Want a car that can take you on a road trip across the country, can fill up in minutes rather than hours, and can drive more than a hundred or so miles at a time?

Well, then an electric vehicle isn’t for you unless you splurge on one of the high-end Tesla models, as those might have the range and “supercharge” capacity to make a road trip in one slightly less miserable and time-consuming.

GM learned that lesson in a particularly painful way, with its recent earnings report showing that, amid its huge investment in the electric vehicle space and push to produce more of those cars, it suffered a 40% net earnings plummet in the second quarter of 2022 compared to 2021. In fact, the car manufacturer reported a net income of $1.69 billion for April through June, which was down a whopping $1.15 billion from $2.84 billion in the same April through June period of 2021. Yikes.

Is General Motors Chair and CEO Mary Barra leading GM to financial ruin chasing the flawed tree hugger dream? (Photo by Steve Fecht for General Motors)

GM’s falling profits come amid its push to produce more EVs, a goal supported by the Biden administration and its climate plansaccording to a White House press release. In 2021, GM and other American automakers set a goal to have electric vehicles comprise 40% to 50% of total sales in the U.S. by 2030.

Yet worse is that a major issue making it even harder (and more expensive) to produce those EVs that it intends on making isn’t letting up: the supply of minerals necessary to produce the high-tech cars is limited at best, as one energy policy expert told the Daily Caller, saying:

Consider the scrambling going on now with EVs still under 10% of car sales and well under 1% of the installed global car fleet.”
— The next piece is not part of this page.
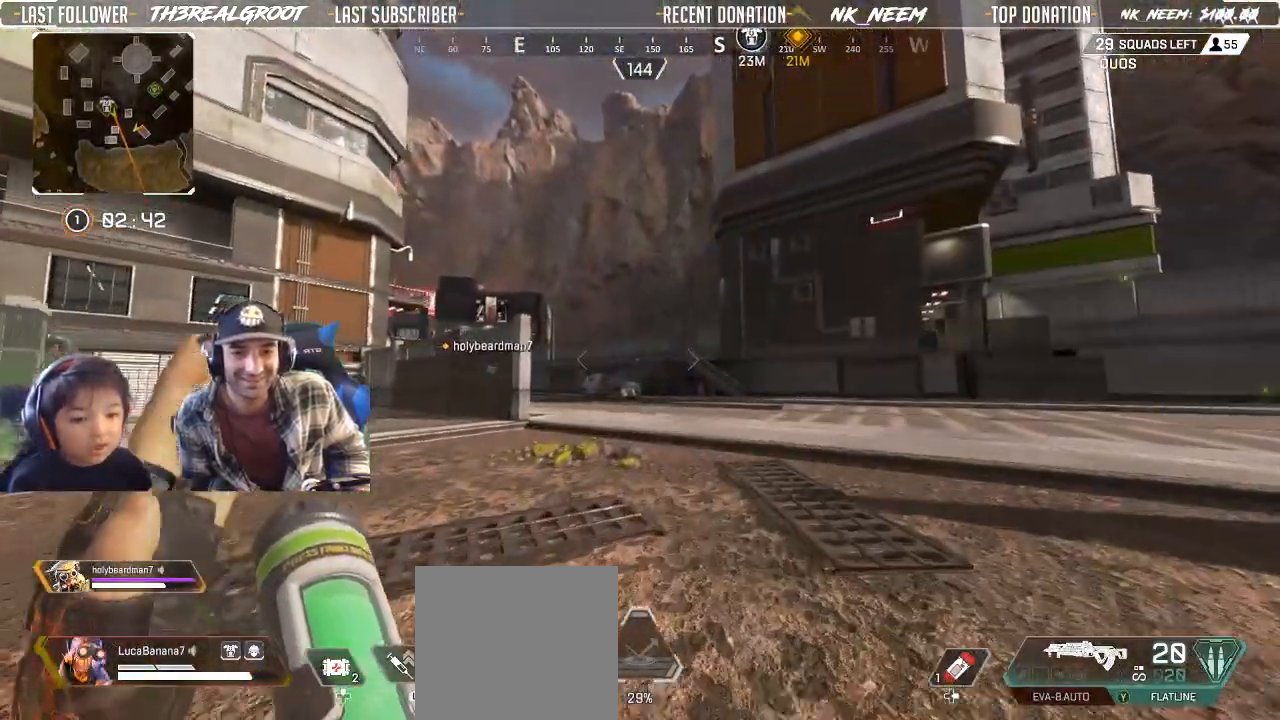
{"dt_ms": 500, "buttons": ["Y"], "left_stick": "up-right", "right_stick": "center", "button_events": [[483, "Y", "down"]]}
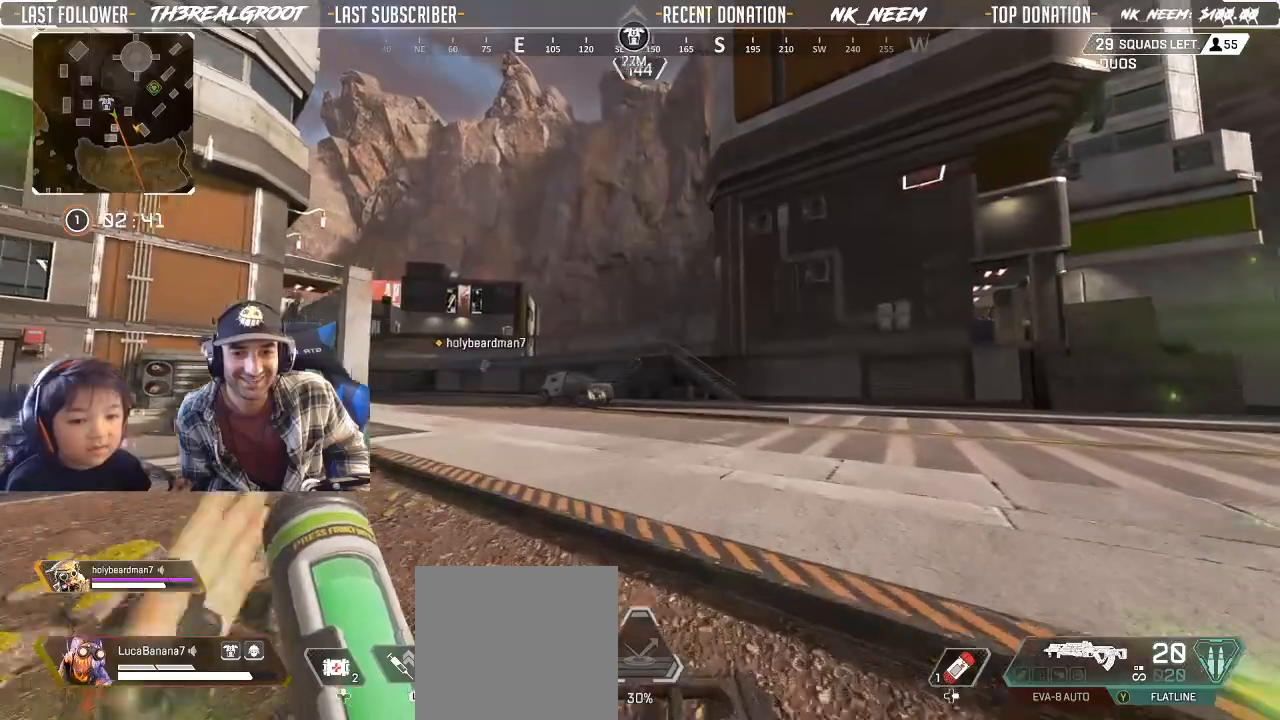
{"dt_ms": 500, "buttons": ["Y"], "left_stick": "up-right", "right_stick": "center", "button_events": [[50, "Y", "up"], [300, "L3", "down"], [400, "L3", "up"], [450, "Y", "down"]]}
“As every car maker chases the same (limited) pool of minerals, no one has a plan to supply enough. There won’t be enough for everyone.”

Perhaps the car company should focus on producing cars profitably rather than chasing rare minerals necessary for building high-tech golf carts around the globe so that it can participate in the latest “current thing” and take serious profitability hits while doing so.